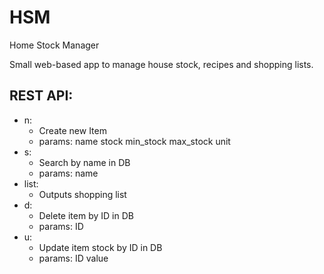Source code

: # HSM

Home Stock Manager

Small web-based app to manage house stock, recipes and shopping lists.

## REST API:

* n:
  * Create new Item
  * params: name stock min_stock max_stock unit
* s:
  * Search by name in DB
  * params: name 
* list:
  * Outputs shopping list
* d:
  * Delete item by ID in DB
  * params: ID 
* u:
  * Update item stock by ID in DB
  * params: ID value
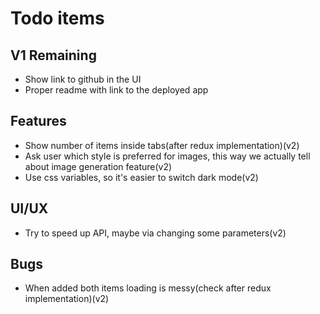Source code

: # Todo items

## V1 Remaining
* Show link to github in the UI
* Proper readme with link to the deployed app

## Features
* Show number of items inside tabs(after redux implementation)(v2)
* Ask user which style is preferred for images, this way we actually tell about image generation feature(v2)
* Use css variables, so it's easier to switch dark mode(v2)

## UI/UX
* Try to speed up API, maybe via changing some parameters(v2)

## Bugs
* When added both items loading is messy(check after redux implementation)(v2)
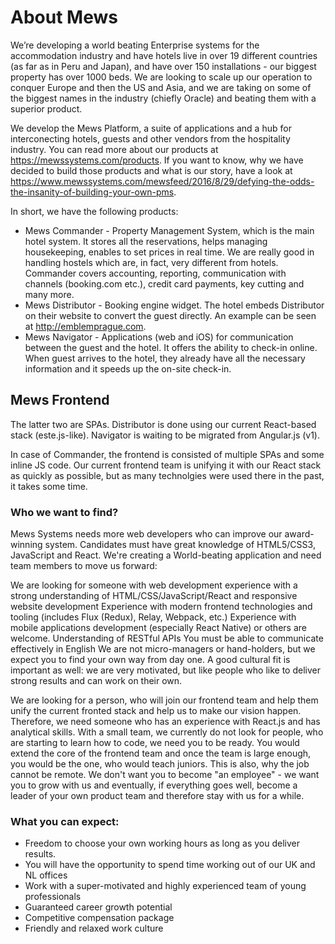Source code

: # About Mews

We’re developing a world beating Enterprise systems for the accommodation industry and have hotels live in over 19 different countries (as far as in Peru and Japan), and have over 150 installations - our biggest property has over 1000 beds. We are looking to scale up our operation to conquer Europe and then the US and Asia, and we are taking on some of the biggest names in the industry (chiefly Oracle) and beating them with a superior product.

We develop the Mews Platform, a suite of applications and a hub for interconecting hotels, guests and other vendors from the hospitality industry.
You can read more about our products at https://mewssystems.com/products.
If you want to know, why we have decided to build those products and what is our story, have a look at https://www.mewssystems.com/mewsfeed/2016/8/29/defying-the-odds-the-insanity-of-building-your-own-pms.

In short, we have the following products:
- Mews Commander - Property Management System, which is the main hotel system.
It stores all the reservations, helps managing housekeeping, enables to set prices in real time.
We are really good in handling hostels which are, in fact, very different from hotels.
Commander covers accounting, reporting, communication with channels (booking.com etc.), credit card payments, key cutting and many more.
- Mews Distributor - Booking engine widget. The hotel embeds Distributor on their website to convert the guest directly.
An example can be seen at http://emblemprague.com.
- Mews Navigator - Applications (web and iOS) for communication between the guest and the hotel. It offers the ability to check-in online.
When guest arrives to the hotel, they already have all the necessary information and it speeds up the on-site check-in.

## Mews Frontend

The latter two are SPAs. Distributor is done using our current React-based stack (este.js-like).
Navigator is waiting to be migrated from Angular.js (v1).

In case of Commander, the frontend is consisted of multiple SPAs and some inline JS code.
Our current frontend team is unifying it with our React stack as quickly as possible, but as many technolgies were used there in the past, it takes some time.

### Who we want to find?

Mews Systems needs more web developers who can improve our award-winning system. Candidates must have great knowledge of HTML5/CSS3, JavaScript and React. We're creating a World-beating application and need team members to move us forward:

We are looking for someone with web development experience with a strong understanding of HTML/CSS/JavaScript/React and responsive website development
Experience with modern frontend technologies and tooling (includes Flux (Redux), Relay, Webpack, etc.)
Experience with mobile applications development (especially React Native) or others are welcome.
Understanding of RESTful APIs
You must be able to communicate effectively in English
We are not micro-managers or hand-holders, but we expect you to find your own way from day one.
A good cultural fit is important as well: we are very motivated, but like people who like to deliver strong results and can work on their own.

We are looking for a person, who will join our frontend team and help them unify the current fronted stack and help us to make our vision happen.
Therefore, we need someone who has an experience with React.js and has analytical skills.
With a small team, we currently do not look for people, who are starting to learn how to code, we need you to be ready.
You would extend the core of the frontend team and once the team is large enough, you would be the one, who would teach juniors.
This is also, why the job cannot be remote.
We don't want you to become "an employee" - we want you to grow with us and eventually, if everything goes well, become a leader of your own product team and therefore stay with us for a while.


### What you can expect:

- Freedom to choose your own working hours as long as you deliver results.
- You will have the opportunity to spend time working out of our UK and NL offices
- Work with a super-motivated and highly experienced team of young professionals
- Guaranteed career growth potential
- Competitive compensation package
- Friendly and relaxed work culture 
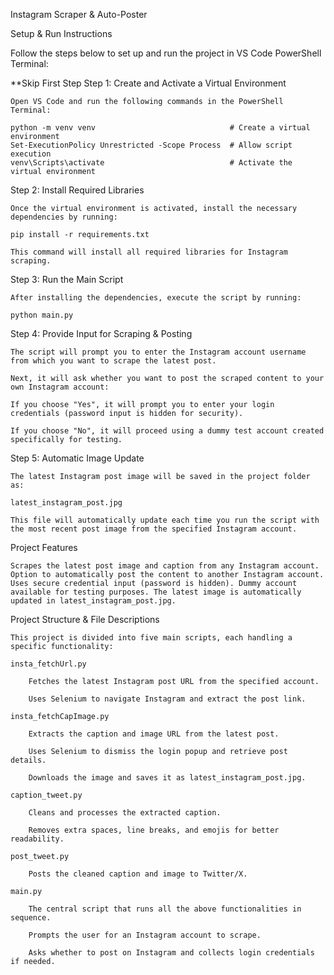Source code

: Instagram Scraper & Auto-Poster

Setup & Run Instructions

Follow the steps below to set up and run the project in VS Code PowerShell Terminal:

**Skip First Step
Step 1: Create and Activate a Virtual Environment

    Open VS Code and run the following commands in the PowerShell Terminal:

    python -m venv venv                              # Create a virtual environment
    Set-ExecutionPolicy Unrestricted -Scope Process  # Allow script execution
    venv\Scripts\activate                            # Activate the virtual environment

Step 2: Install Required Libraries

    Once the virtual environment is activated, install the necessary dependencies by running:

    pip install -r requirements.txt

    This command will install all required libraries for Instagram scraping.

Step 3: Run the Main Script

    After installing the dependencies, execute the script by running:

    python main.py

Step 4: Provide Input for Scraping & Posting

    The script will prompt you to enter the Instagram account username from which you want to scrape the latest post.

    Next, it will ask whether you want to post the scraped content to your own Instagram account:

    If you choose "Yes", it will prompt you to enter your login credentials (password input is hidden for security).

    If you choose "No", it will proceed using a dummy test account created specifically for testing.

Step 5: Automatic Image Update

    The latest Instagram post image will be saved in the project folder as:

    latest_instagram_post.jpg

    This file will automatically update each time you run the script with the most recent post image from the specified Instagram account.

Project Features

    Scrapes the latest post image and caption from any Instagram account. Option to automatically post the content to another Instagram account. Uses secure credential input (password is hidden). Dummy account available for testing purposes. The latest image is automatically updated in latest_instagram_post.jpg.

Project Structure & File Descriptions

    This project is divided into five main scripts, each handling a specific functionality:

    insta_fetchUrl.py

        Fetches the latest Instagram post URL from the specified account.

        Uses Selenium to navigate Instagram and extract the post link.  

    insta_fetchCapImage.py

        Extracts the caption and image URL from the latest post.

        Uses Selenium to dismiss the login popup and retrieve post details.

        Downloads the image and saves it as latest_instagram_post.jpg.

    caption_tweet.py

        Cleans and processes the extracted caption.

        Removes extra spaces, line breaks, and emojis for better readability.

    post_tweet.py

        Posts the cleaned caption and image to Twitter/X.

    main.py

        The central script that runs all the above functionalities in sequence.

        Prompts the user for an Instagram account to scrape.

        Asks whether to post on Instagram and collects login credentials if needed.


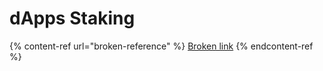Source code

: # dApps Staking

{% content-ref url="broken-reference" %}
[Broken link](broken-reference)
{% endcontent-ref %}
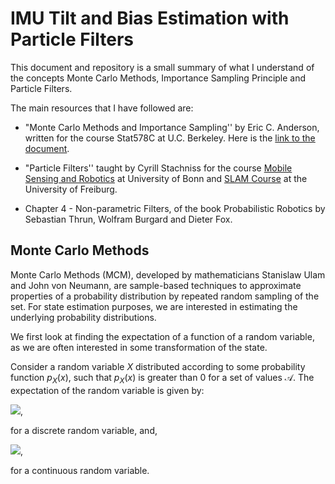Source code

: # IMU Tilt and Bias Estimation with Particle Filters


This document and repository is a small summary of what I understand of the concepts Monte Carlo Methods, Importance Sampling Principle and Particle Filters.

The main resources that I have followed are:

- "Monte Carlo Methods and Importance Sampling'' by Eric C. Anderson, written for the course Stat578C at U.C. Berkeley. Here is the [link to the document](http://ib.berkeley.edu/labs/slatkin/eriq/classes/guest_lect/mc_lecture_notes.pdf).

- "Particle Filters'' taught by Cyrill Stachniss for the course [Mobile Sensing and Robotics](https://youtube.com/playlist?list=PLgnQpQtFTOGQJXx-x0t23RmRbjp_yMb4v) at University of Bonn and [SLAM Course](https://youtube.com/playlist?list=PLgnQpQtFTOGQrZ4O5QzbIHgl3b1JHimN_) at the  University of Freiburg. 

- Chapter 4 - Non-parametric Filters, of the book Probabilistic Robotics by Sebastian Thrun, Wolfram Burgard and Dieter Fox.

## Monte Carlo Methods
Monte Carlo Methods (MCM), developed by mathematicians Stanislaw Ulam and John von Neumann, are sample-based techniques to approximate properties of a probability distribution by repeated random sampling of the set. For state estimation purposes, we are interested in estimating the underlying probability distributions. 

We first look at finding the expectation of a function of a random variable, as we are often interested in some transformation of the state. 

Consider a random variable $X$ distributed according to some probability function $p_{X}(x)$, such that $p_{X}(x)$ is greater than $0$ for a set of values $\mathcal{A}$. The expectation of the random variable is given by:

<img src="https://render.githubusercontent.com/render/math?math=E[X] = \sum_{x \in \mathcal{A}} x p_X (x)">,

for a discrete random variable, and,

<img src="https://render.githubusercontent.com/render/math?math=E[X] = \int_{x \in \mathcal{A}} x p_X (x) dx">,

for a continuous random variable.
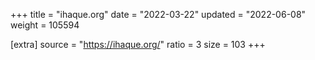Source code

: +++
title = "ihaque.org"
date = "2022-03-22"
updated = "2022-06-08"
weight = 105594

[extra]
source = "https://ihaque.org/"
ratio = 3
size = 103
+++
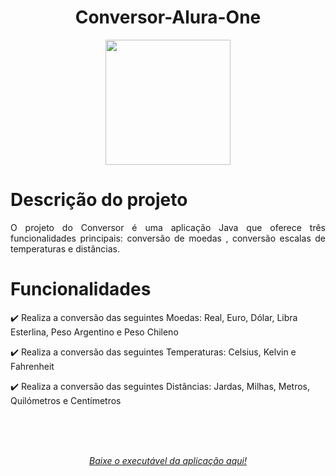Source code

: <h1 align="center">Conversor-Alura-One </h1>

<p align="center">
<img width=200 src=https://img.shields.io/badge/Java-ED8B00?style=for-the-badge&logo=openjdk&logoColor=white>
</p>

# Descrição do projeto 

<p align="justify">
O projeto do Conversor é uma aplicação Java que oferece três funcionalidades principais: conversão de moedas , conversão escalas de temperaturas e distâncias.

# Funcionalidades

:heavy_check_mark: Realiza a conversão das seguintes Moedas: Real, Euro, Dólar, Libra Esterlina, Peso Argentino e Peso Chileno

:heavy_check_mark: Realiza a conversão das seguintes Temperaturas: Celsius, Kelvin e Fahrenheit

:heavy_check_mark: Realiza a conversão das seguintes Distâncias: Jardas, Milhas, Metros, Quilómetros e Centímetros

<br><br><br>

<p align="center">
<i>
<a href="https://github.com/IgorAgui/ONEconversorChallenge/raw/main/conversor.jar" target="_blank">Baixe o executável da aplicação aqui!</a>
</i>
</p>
==================================================
• **TASK BRIEF**:
Go to the line with "# Descrição do projeto" in the entries above and repeat every line from there through the line with "# Funcionalidades", exactly and with no other text.

• **THE COMPLETED TASK**:
# Descrição do projeto 

<p align="justify">
O projeto do Conversor é uma aplicação Java que oferece três funcionalidades principais: conversão de moedas , conversão escalas de temperaturas e distâncias.

# Funcionalidades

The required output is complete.